Brussels, Nov 14 : Donald Tusk, the outgoing European Council (EC) President, has urged Britons who will vote in the UK's December 12 general election, to not "give up" on stopping Brexit.
Speaking at the College of Europe in Bruges, Tusk said on Wednesday "Brexit may happen at the beginning of next year. I did everything in my power to avoid the confrontational no-deal scenario and extend the time for reflection and a possible British change of heart," the BBC reported/
"The UK election takes place in one month. Can things still be turned around? The only words that come to my mind today are simply Don't give up," he added.
The European Union (EU) has accepted an extension to the Brexit deadline, meaning the UK is now due to leave at the end of January 2020.
Tusk, who is due to stand down from his role on December 1, has repeatedly hinted that he would like to see the UK stay in the bloc. But his comments, in the midst of an election campaign - were likely to be controversial.
He acknowledged this in his speech, adding his remarks were "something I wouldn't have dared to say a few months ago, as I could be fired for being too frank".
Tusk added that a "longing for the Empire" could be heard in the voices of Brexiteers who strive to make the UK "global again" through leaving the EU.
"But the reality is exactly the opposite. Only as part of a united Europe can the UK play a global role.
"One of my English friends is probably right when he says with melancholy that Brexit is the real end of the British Empire," he added.

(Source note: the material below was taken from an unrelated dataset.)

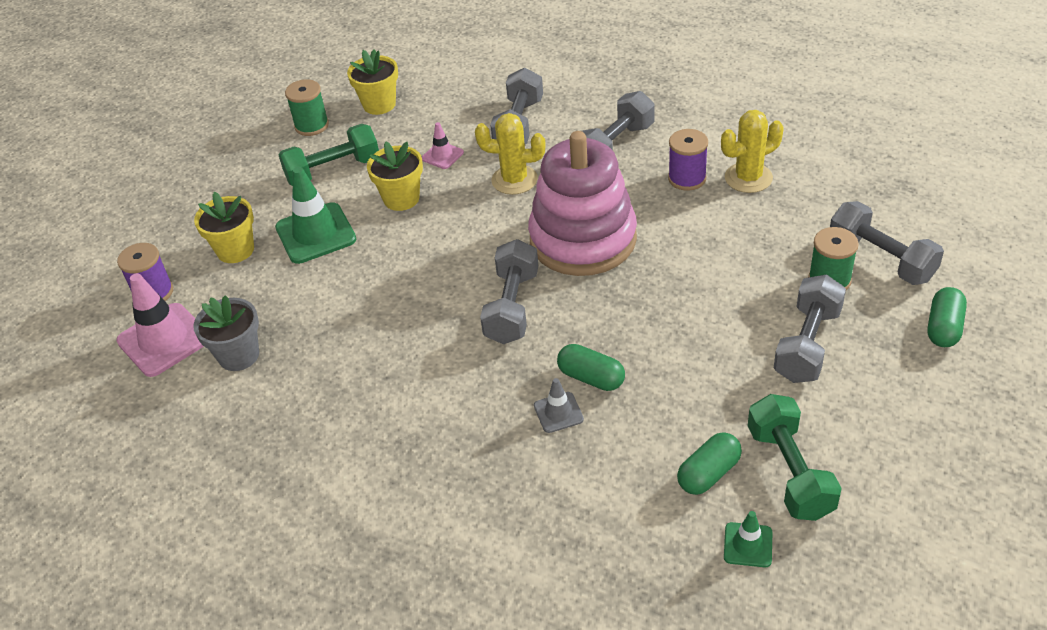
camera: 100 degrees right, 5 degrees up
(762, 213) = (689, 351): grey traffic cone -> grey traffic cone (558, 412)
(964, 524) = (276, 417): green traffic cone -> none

Tusk will be replaced by former Belgian Prime Minister Charles Michel.
Tusk's intervention comes as Conservative leader and Prime Minister Boris Johnson said the UK Parliament was "paralysed" and had refused "time and again to honour the mandate of the people and to deliver Brexit", the BBC reported.
Johnson is hoping to win a majority in the December 12 election so that he can take the UK out of the EU on January 31, 2020 with the deal he negotiated with Brussels.
But Labour is promising to renegotiate that deal and put it to a referendum, with the option of remaining in the EU, if it wins the election - and smaller opposition parties were also campaigning to Remain.